Inondations de la Somme : l’épopée d’Abbeville en 2001

Confinement et pluie aidant, on regarde des vieilleries et les souvenirs remontent. Celui qui suit vaut son pesant d’or dans une vie de journaliste.

En 2001, la pluie est tombée pendant plusieurs mois de manière quasi incessante sur le département de la Somme. C’est ce qui a causé une explosion de nappe phréatique, auquel s’est ajouté un phénomène de grandes marées. Les Picards ont eu les pieds dans l’eau pendant des semaines. Les inondations de la Somme sont alors devenues un problème national.

Et qui ne se souvient pas de la rumeur d’Abbeville, selon laquelle les Parisiens auraient délibérément inondé leurs pauvres voisins.

https://www.ina.fr//video/AM00001257283/inondations-explications-et-rumeurs-video.html

La visite du premier ministre

Le 8 avril 2001, Lionel Jospin revenait d’un voyage en Amérique du Sud. Nous étions déjà en campagne présidentielle pour 2002. Dans l’avion du retour, il a plaisanté très imprudemment sur l’âge du président de la République. Bien sûr, les journalistes ont relayé cette information.

Le lendemain, le premier ministre décide de se rendre dans la Somme. Très en colère, il choisit délibérément de laisser le pool de journalistes qui le suit d’ordinaire à la capitale.

En poste en Picardie, on m’a demandé de couvrir la visite du chef du gouvernement avec une pression supplémentaire : nous étions presque la seule équipe sur place. Presque, car France 2 avait miraculeusement envoyé des journalistes.

Le piège du bus

Lionel Jospin est arrivé à Abbeville en hélicoptère. Il devait par la suite se rendre dans le petit village de Fontaine sur Somme. Pour le suivre, nous étions obligés d’emprunter le bus mis à notre disposition.

Vu l’heure tardive de la visite, il nous était impossible d’aller à Abbeville, puis Fontaine sur Somme avant de repartir à l’aérodrome en bus pour récupérer notre voiture et filer à la rédaction d’Amiens pour monter le reportage. J’ai donc demandé à notre stagiaire de se rendre à Fontaine sur Somme avec la voiture et de nous y attendre.

Prise à partie

Equipé de nos petites bottes en caoutchouc, nous voici donc sur les pas du premier ministre, sur les planches, dans les rues inondées d’Abbeville. Lionel Jospin est alors pris à partie par une dame à la fois très émue et en colère.

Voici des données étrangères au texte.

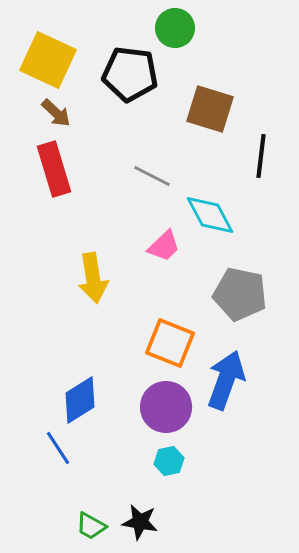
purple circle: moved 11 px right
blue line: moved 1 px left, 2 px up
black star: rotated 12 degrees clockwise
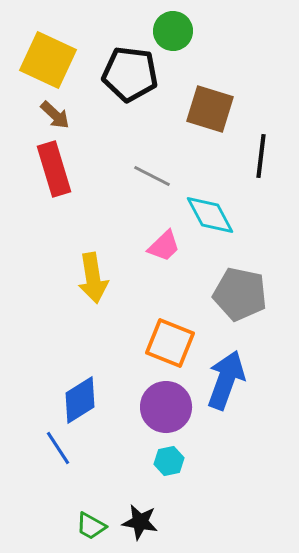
green circle: moved 2 px left, 3 px down
brown arrow: moved 1 px left, 2 px down
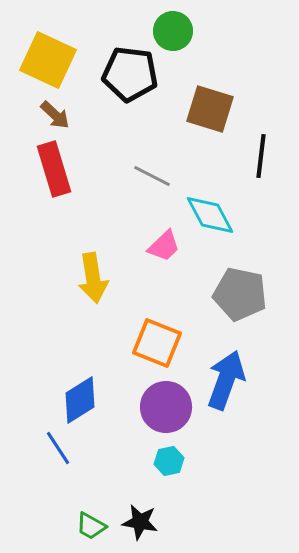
orange square: moved 13 px left
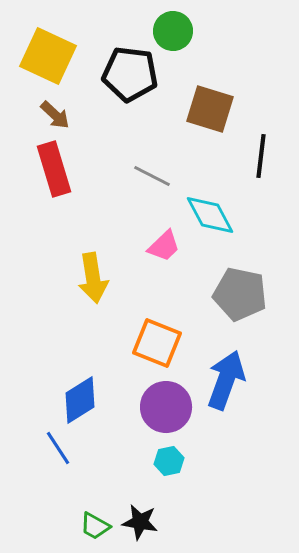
yellow square: moved 4 px up
green trapezoid: moved 4 px right
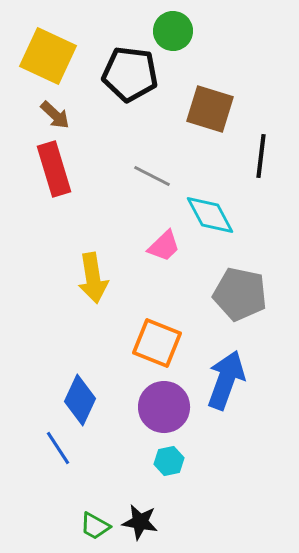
blue diamond: rotated 33 degrees counterclockwise
purple circle: moved 2 px left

Nous étions derrière lui. Impossible dans ces conditions de faire une image correcte. Le caméraman m’a alors demandé : « Qu’est-ce qu’on fait ». Je lui ai répondu « Ben on saute ! »

C’est donc dans 80 cm d’eau que nous avons filmé cette scène terrible au cours de laquelle l’homme politique pragmatique, sans beaucoup d’empathie, répond froidement à la pauvre habitante d’Abbeville persuadée que les parisiens ont inondé son quartier.

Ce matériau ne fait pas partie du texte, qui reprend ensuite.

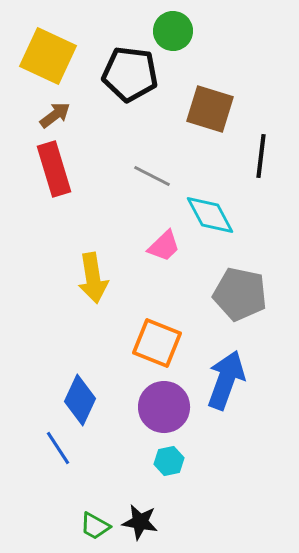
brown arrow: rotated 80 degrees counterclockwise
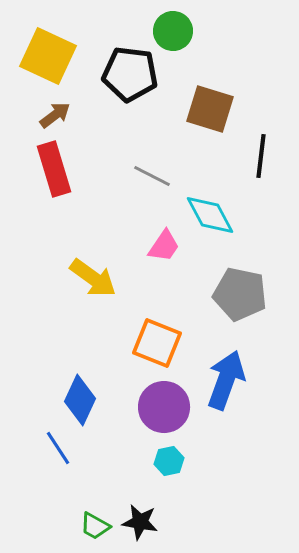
pink trapezoid: rotated 12 degrees counterclockwise
yellow arrow: rotated 45 degrees counterclockwise
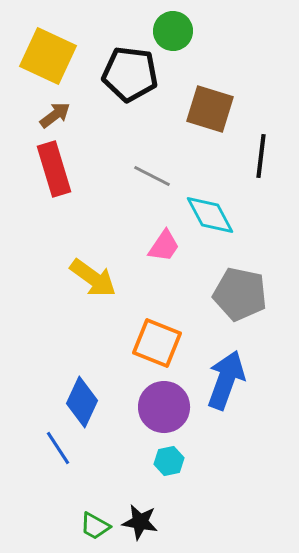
blue diamond: moved 2 px right, 2 px down
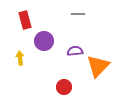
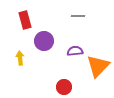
gray line: moved 2 px down
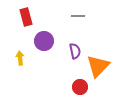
red rectangle: moved 1 px right, 3 px up
purple semicircle: rotated 84 degrees clockwise
red circle: moved 16 px right
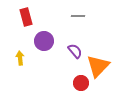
purple semicircle: rotated 28 degrees counterclockwise
red circle: moved 1 px right, 4 px up
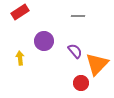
red rectangle: moved 6 px left, 5 px up; rotated 72 degrees clockwise
orange triangle: moved 1 px left, 2 px up
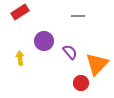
purple semicircle: moved 5 px left, 1 px down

https://www.ina.fr/video/AM00001256553

Piégés à Abbeville

Devinant que le reste de la visite allait mal se passer, les conseillers du premier ministre ont décidé de l’écourter et de ne pas se rendre à Fontaine sur Somme.

Ils nous ont donc ramené directement à l’aérodrome d’où l’hélicoptère est rapidement reparti, nous laissant, le caméraman et moi dans nos bottes qui faisaient gloup gloup, sans aucun moyen de locomotion !

Avec quelques minutes de réflexion, ou plutôt tergiversations, j’ai aperçu la voiture de France bleu Picardie. J’ai proposé au journaliste de conduire jusqu’à Amiens pendant qu’il écrivait son papier, en échange de quoi il a fait un crochet par la rédaction.

Et puisque les images étaient encore sur cassettes à l’époque, les journalistes du pool ont dû patienter le temps que je monte mon reportage chaussé de mes bottes qui commencaient sérieusement à sentir le moisi. Heureusement, le rédacteur en chef adjoint était là pour répondre à tous leurs appels téléphoniques angoissés.

Quand à notre stagiaire, il est revenu une plus tard avec la voiture. Il s’était perdu sur les petites routes de Picardie, avec mes chaussures sèches dans le coffre.